=== Study text ===
- Contributed by
- Owen. D.Smithers
- People in story:
- Sgt.Hurbert Tuck
- Location of story:
- St.Valery,France 1940
- Background to story:
- Article ID:
- Contributed on:
- 11 February 2004
A STRANGE NEW WORLD
On the release of certain German documents after the war, it was revealed that there was an order made to the SS to move POW's closer to Large German Towns to stave off Aerial attacks as late as 1944? Fortunately for all of us, this order was never carried out. After the war, seeing pictures of the devastation inflicted on German Cities I felt there was some humanitarian thoughts in a person of some authority in the German Forces?
Freedom was so strange and very lonely. As a prisoner it didn't matter if you were from a rich or poor background since you were all on the same level and I missed the comradeship. Now I seem just to be a number again like so many others? Finally towards the close of 1945 I returned to civilian life permanently. It felt good to get back into a signal box again after a short refresher course. Mind you it was nice to be able to talk to a young English lady again although I was terribly shy, it had been far to long. Eventually I did pluck up courage and I did marry on 3rd April 1948 and we had a single child, a girl. I was signalman at Docking on the Kings Lynn Hunstanton line until December 1957 where I left railway employment to become the Landlord of the New Inn public house in Wisbech for 3 years. Then we moved to the Railway Inn Wisbech, remaining there for 5 years that my Wife ran during the day.
=== Data for review ===
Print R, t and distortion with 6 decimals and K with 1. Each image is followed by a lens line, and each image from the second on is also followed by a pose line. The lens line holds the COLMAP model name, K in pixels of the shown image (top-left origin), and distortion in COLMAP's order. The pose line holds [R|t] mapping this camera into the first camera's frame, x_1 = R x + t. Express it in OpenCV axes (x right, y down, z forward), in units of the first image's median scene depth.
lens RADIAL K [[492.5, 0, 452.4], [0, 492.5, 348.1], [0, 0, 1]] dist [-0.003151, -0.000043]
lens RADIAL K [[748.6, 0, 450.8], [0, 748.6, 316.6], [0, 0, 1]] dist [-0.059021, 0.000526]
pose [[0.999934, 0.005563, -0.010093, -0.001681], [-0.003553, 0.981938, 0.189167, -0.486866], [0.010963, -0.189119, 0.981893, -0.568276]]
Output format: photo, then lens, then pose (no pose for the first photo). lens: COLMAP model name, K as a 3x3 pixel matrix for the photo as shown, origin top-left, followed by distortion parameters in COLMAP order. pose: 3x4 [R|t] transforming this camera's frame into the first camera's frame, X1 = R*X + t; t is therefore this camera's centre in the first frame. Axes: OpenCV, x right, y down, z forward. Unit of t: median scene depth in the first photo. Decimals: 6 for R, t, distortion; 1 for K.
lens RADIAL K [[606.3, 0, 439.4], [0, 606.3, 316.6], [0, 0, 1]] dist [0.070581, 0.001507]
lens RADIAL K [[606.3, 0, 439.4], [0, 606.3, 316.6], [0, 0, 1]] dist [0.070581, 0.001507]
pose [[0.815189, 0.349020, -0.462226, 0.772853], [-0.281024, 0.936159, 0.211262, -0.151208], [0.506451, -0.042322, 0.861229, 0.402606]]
===
Complete the following:
1. In the memoir, on what date did the writer marry?
2. Please copy from the memoir the part that opens with the words containing "- Contributed by" and closes with "the German Forces?".

Responses by item number:
1. 3rd April 1948

2.
- Contributed by
- Owen. D.Smithers
- People in story:
- Sgt.Hurbert Tuck
- Location of story:
- St.Valery,France 1940
- Background to story:
- Article ID:
- Contributed on:
- 11 February 2004
A STRANGE NEW WORLD
On the release of certain German documents after the war, it was revealed that there was an order made to the SS to move POW's closer to Large German Towns to stave off Aerial attacks as late as 1944? Fortunately for all of us, this order was never carried out. After the war, seeing pictures of the devastation inflicted on German Cities I felt there was some humanitarian thoughts in a person of some authority in the German Forces?